UK consultancy Facts Global Energy estimates that 70 per cent of Iran’s oil reserves are located onshore, with the remainder offshore. The country also has proven and probable reserves in the Caspian Sea that have not been realised because of ownership disputes with Azerbaijan and Turkmenistan.

Iran’s largest fields in terms of reserves held are the Marun, Ahwaz, Aghajari and Gachsaran fields, which each have more than 10 billion barrels of estimated recoverable reserves.

All four of these fields are located in the Luristan-Khuzestan basin in southwest Iran, which contains an estimated 85 per cent of the country’s onshore reserves.

Tehran has found it challenging to significantly boost crude production over the past two decades as capacity added by bringing new fields on stream has been offset by declines at maturing oil fields. At the same time, condensate production has increased steadily due to the rise in gas production, especially from the offshore South Pars field.

Output has been maintained by increasing the capacity of fields that have been developed relatively recently, such as Azadegan, Darkhovin, Khesht and Henjam.

Buy-back system

The IPC deals the Petroleum Ministry is preparing to launch will replace the buy-back system that Iran used to partner with IOCs over the past two decades.

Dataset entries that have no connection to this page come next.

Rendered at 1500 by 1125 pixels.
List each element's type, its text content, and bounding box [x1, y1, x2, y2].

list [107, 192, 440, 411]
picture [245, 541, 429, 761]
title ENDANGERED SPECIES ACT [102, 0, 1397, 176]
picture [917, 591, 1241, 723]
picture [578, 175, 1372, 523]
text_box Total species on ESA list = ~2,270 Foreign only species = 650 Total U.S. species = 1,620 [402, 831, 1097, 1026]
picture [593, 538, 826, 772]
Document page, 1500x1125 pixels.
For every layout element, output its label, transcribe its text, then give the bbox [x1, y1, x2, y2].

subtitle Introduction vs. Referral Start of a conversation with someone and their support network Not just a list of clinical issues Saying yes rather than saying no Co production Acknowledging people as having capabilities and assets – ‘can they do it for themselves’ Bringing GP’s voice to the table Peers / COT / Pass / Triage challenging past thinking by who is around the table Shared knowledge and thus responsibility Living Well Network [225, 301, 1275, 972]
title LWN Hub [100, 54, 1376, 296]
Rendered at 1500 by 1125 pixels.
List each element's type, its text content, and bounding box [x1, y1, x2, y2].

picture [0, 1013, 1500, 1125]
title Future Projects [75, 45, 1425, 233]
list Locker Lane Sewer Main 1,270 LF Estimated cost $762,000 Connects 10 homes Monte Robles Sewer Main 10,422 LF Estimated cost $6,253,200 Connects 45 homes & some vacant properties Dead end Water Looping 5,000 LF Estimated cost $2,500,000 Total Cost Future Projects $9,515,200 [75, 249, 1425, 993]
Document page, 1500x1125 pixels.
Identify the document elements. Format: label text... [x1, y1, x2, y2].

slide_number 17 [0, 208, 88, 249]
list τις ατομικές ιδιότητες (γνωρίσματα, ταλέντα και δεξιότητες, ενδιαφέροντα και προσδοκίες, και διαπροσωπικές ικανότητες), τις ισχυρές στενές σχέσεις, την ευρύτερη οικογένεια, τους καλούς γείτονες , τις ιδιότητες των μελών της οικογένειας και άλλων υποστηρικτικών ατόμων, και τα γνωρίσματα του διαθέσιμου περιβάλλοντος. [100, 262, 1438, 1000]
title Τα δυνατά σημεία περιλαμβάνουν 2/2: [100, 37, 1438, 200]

According to UK law firm Clyde & Co, the buy-back model introduced in the 1990s and early 2000s was at the time considered a significant step forward to attract foreign investment without violating the provisions in Iran’s oil and gas legislation and the constitution, which effectively prohibit private foreign or domestic ownership of natural resources.

However, the system is prone to large potential losses for IOCs and companies have limited options to take into account any changes that might happen in the market or to the asset during the development of the project.

According to MEED’s Opportunity Iran report, at least 1.2 million b/d of new crude capacity is either on hold or delayed in Iran as talks have broken down with IOCs developing fields.

This includes almost 500,000 b/d of capacity being developed at the North Azadegan and South Azadegan fields, located 80 metres west of Ahwaz near the Iraqi border.

China National Petroleum Corporation (CNPC) signed buy-back agreements worth a combined $4.5bn to develop both fields, but, according to Iranian media reports, the deals were cancelled by state-owned National Iranian Oil Company (NIOC) due to lack of progress.

Potential projects

The South Azadegan and North Azadegan oil field developments will be among major projects NIOC will want to contract out to IOCs after sanctions are lifted. NIOC will likely look for companies who can take on the projects from the progress reached by CNPC and see them through to completion by the end of the decade.

Another major oil field development that Iran will want to kick-start is the Darkhovin field. Italian oil company Eni carried out the first phase of development at the field and signed buy-back agreements for the second and third phases, which would increase production to a plateau of 260,000 b/d,

However, in February 2010, Eni announced it was to pull out of Iran and cease activities on the Darkhovin field due to sanctions.

The third-phase field development is thought to have been put on hold at an early stage after Eni’s departure.

Azadegan and Darkhovin are just two of several planned schemes stuck in limbo that NIOC will want to get back on track when sanctions are lifted.

Iran must make sure the terms of its new contracts are attractive enough to IOCs to take on projects that have burned overseas companies in the past.